I'm looking at this Railscast episode and wondering why the call to escape_javascript is needed here:

$("#reviews").append("<%= escape_javascript(render(:partial => @review)) %>");

What is escape_javascript used for?

According to the Rails docs:

escape_javascript(javascript)

Escape carrier returns and single and double quotes for JavaScript segments.

But that doesn't mean much to me.


Solution 1:

It's easier to understand if you split the code in two parts.

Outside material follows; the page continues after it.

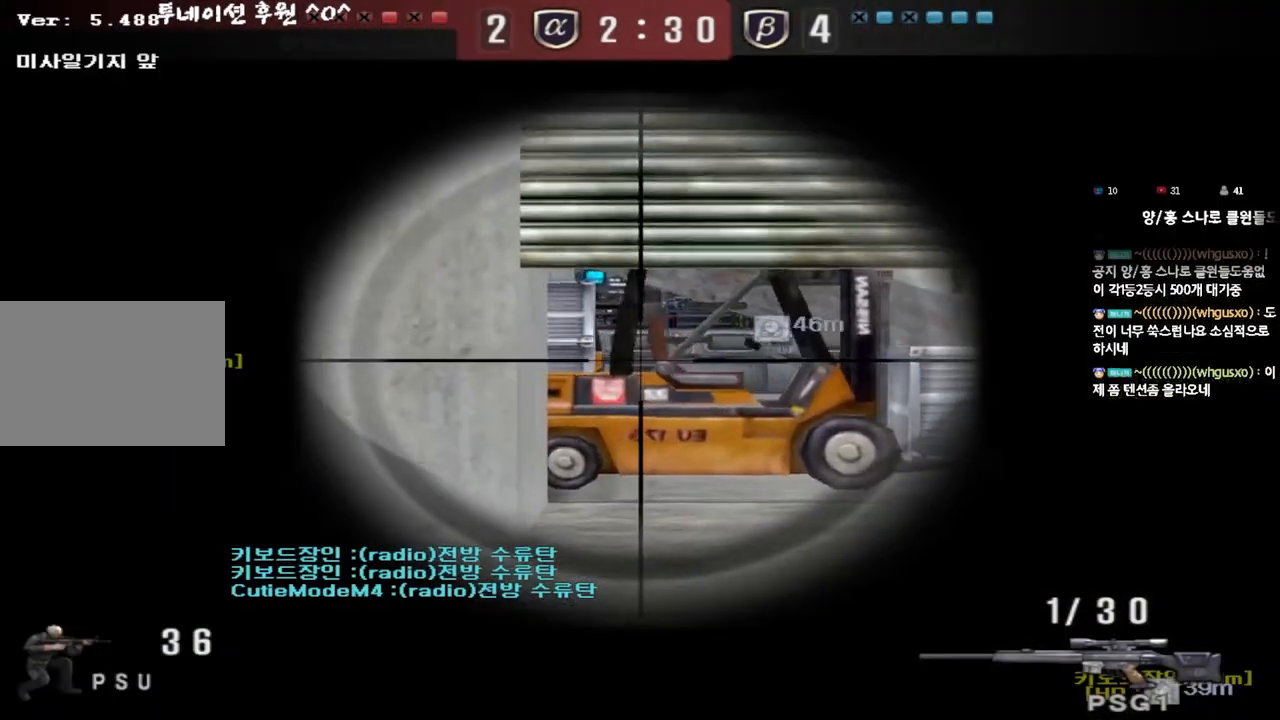
{"keys": ["ctrl", "d", "s"], "events": []}
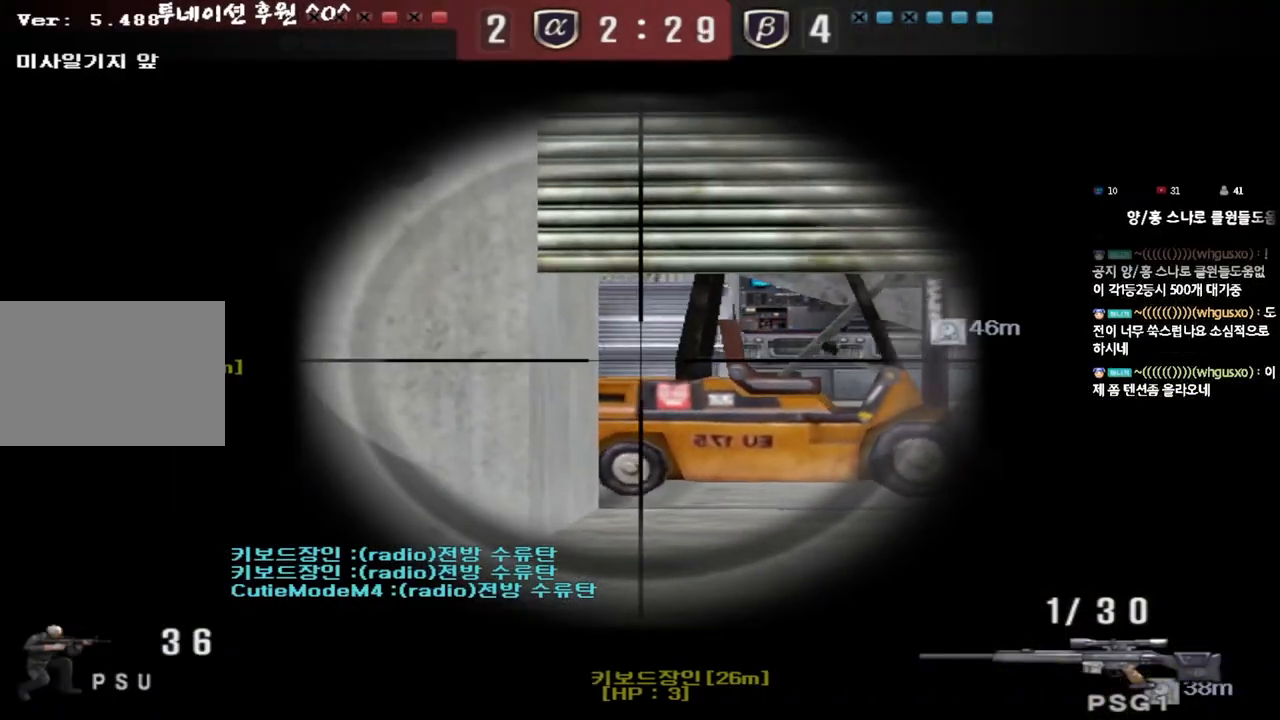
{"keys": ["d", "shift"], "events": [[167, "ctrl", "up"], [183, "s", "up"], [317, "shift", "down"]]}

The first part $("#reviews").append("<%= ... %>"); is javascript with erb. This means that the <%= ... %> will be replaced by whatever the ruby code inside of it returns. The result of that replacement must be valid javascript, otherwise it will throw an error when the client tries to process it. So that's the first thing: you need valid javascript.

Another thing to take into account is that whatever ruby generates must be contained inside a javascript string with double quotes - notice the double quotes around the <%= ... %>. This means that the generated javascript will look like this:

$("#reviews").append("...");

Now let's examine the ruby part inside the <%= ... %>. What does render(:partial => @review) do? It is rendering a partial - which means that it could be rendering any kind of code - html, css ... or even more javascript!

So, what happens if our partial contains some simple html, like this one?

<a href="/mycontroller/myaction">Action!</a> 

Remember that your javascript was taking a double-quoted string as a parameter? If we simply replace the <%= ... %> with the code of that partial, then we have a problem - immediately after the href= there is a double quote! The javascript will not be valid:

// Without escaping, you get a broken javascript string at href
$("#reviews").append("<a href="/mycontroller/myaction">Action!</a>");

In order for this not to happen, you want to escape these special characters so your string is not cut - you need something that generates this instead:

<a href=\"/mycontroller/myaction\">Action!</a>

This what escape_javascript does. It makes sure that the string returned will not "break" javascript. If you use it, you will get the desired output:

$("#reviews").append("<a href=\"/mycontroller/myaction\">Action!</a>")

Regards!

Solution 2:

users may post malicious code (malicious users) that if left unescaped will potentially get executed, allowing users to control your application.

try this:

<% variable = '"); alert("hi there' %>
$("#reviews").append("<%= variable %>");

not really familiar with the syntax of rails, but if you don't escape variable then an alert box will show, and i dont think that is intended behaviour.